[Extracted data entries]
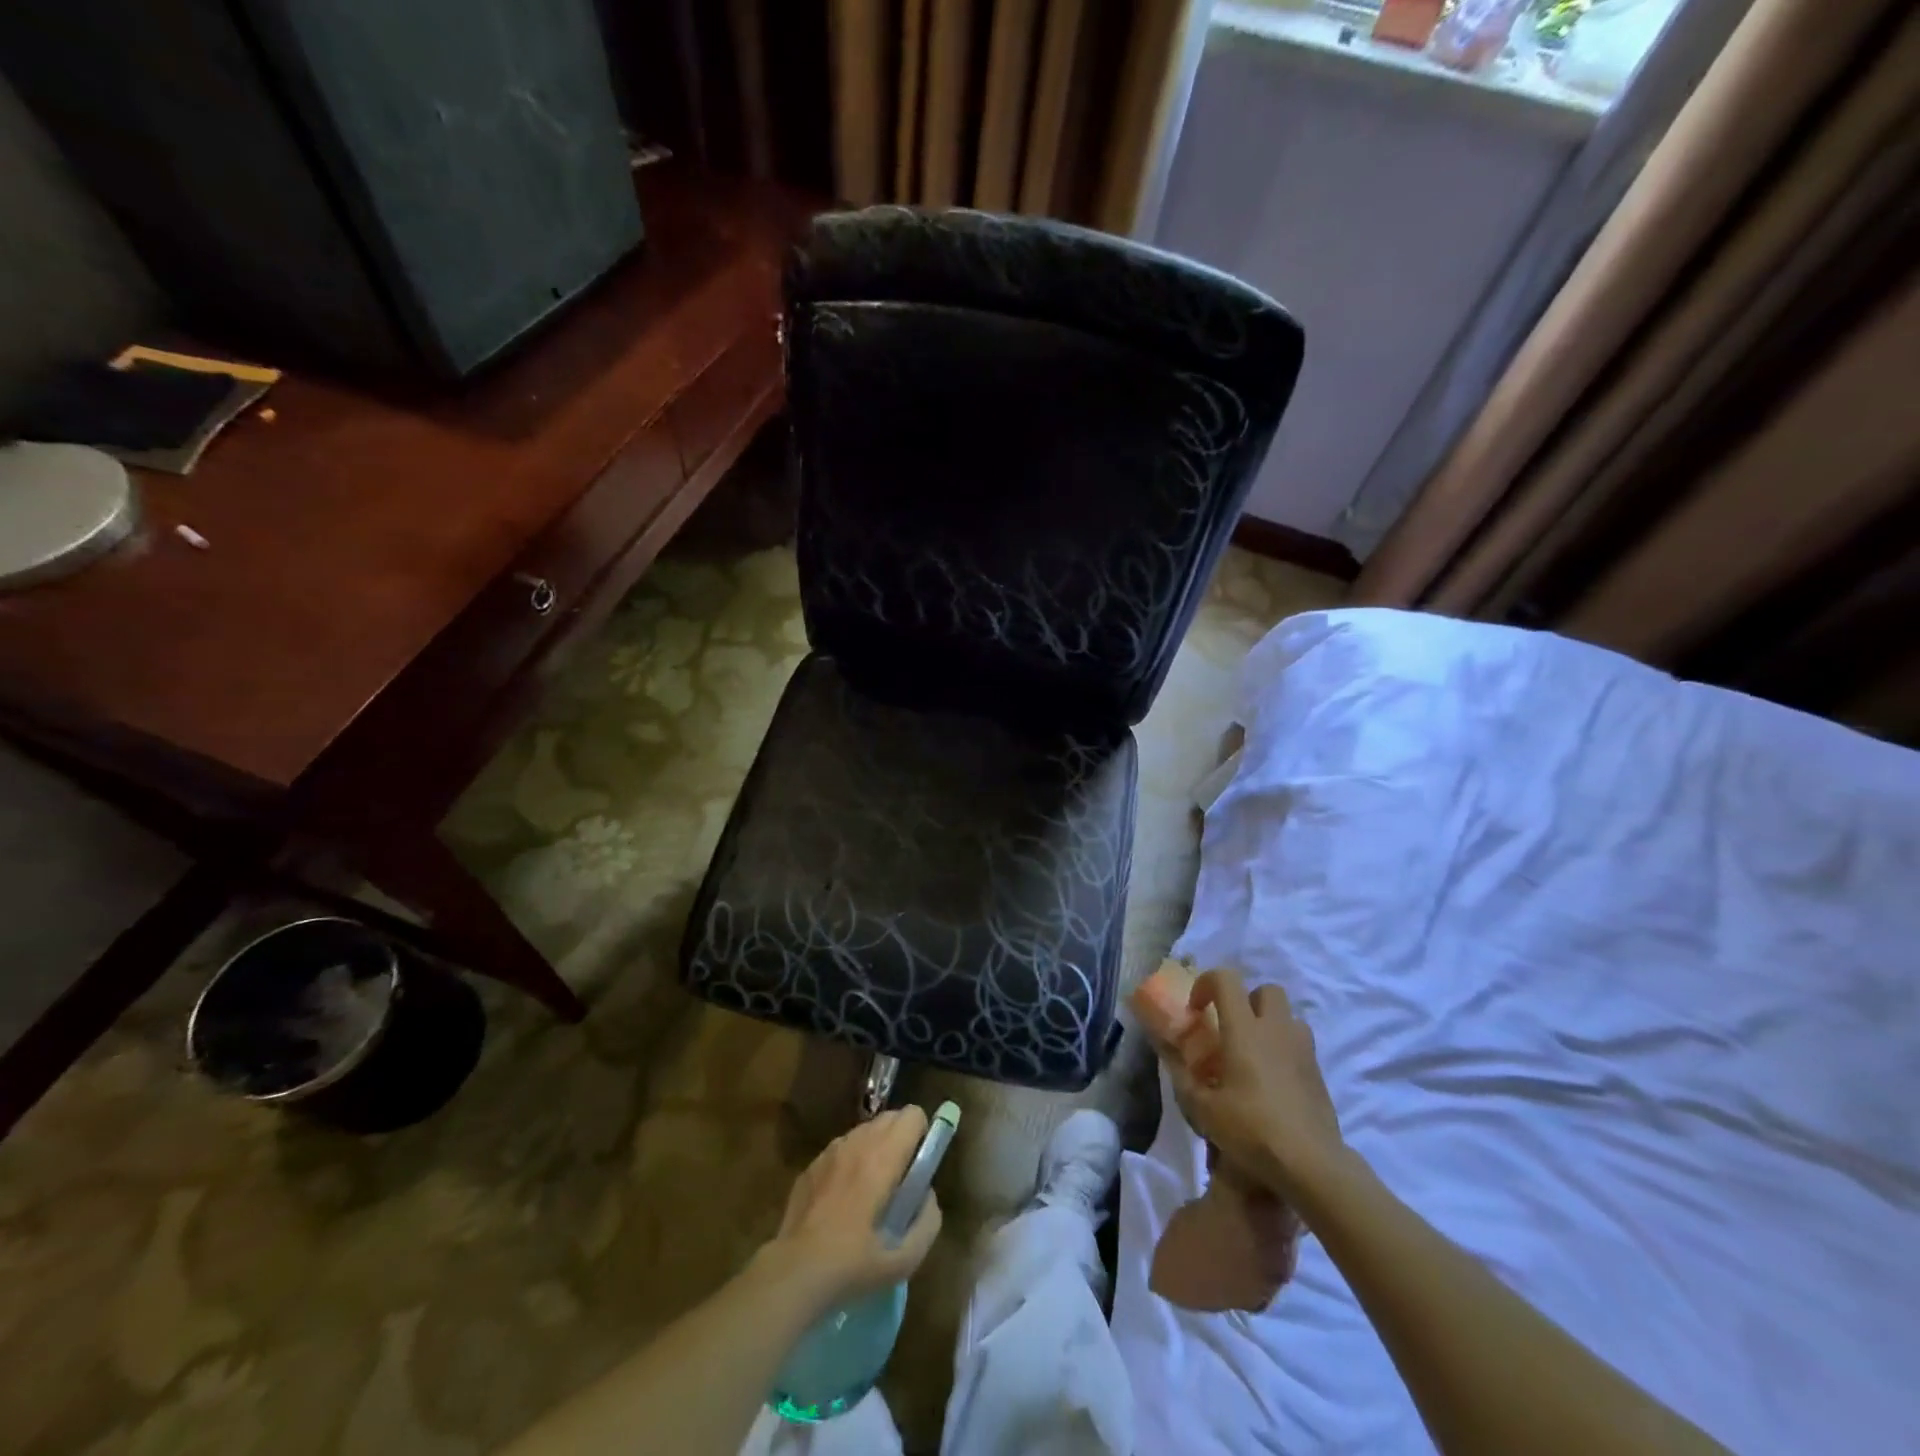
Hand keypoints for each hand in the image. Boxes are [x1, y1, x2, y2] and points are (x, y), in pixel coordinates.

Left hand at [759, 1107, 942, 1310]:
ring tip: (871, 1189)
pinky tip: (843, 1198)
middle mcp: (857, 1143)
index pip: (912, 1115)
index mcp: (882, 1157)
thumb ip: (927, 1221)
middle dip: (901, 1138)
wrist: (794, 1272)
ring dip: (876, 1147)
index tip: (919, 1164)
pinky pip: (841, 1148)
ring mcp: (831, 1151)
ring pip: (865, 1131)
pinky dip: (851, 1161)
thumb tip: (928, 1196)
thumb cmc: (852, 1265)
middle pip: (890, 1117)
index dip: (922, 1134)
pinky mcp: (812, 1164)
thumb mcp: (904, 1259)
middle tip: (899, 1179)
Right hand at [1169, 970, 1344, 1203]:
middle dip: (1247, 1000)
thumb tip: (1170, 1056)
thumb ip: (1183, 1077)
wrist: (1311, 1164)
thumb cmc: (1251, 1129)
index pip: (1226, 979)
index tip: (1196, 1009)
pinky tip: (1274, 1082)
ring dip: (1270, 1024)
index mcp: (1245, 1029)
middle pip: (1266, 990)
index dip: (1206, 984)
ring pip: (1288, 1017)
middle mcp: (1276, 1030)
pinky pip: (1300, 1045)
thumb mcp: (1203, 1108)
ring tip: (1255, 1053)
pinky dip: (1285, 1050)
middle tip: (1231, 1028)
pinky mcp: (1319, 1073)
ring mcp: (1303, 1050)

Task details: Each line above with the word "pinky" needs to be copied.

Written answer:
pinky tip: (843, 1198)
pinky pip: (841, 1148)
pinky dip: (851, 1161)
pinky mcp: (812, 1164)
pinky tip: (1274, 1082)
pinky pip: (1300, 1045)
pinky dip: (1285, 1050)
pinky mcp: (1319, 1073)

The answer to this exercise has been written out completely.